--- START GIVEN ENTRIES ---
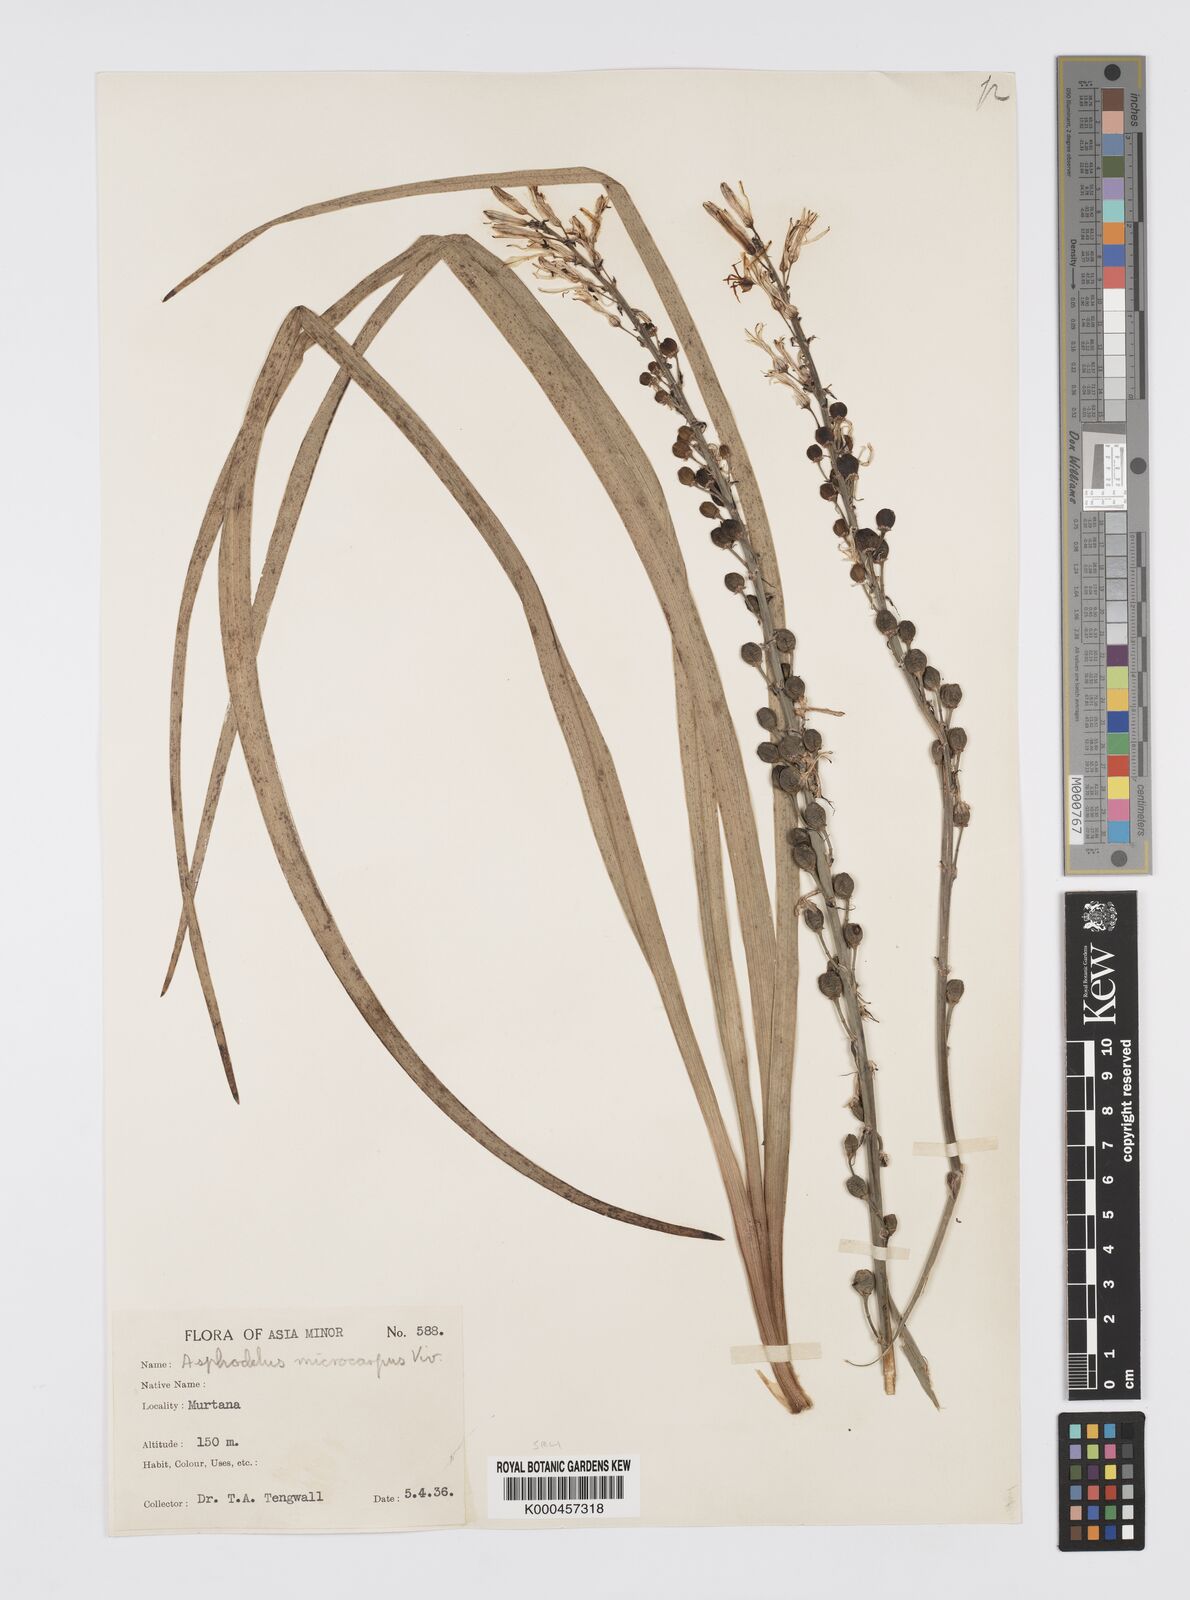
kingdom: Plantae
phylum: Tracheophyta
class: Liliopsida
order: Asparagales
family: Asphodelaceae
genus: Asphodelus
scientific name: Asphodelus aestivus
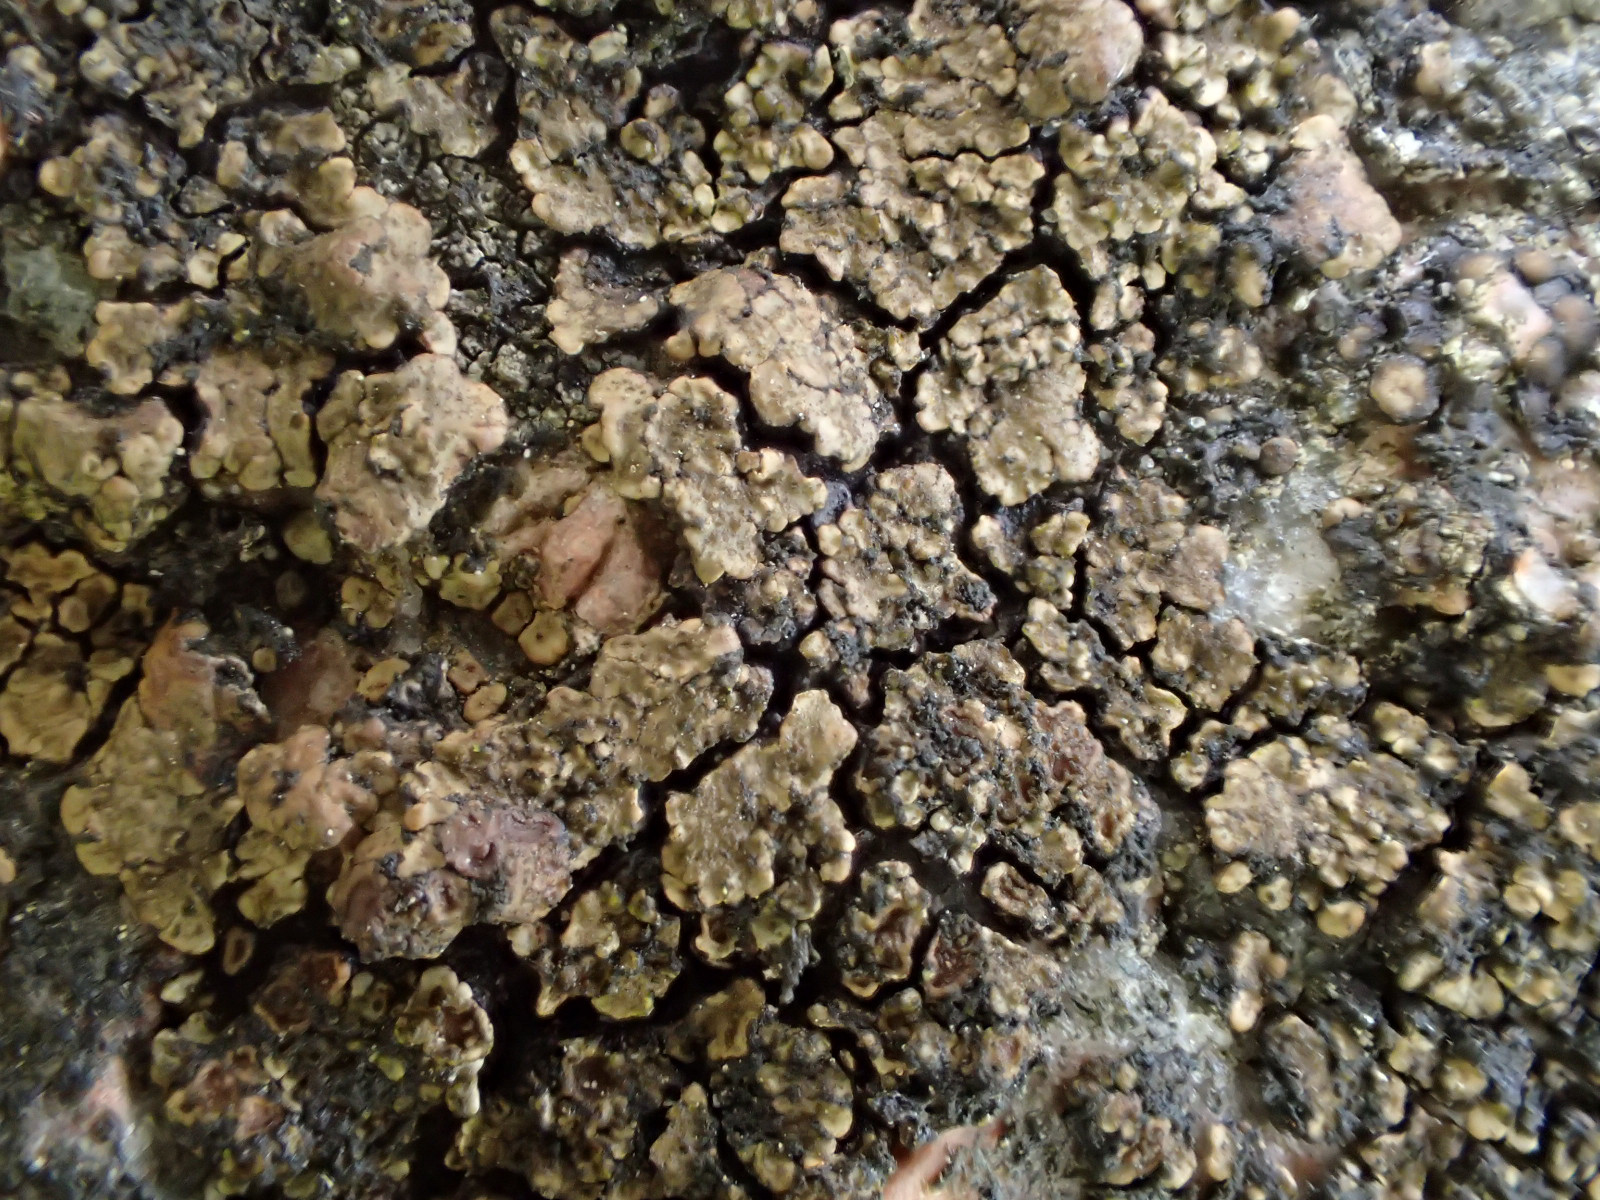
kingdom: Fungi
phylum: Ascomycota
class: Lecanoromycetes
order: Acarosporales
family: Acarosporaceae
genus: Acarospora
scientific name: Acarospora fuscata
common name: brun småsporelav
--- END GIVEN ENTRIES ---
**WHAT YOU WILL DO**
Rewrite the text lines of all the items above as a JSON list of strings, one string per line, with blank lines left out. Leave the pictures out of the answer.

**ANSWER FOR THE TASK**
[
  "kingdom: Plantae",
  "phylum: Tracheophyta",
  "class: Liliopsida",
  "order: Asparagales",
  "family: Asphodelaceae",
  "genus: Asphodelus",
  "scientific name: Asphodelus aestivus",
  "kingdom: Fungi",
  "phylum: Ascomycota",
  "class: Lecanoromycetes",
  "order: Acarosporales",
  "family: Acarosporaceae",
  "genus: Acarospora",
  "scientific name: Acarospora fuscata",
  "common name: brun småsporelav"
]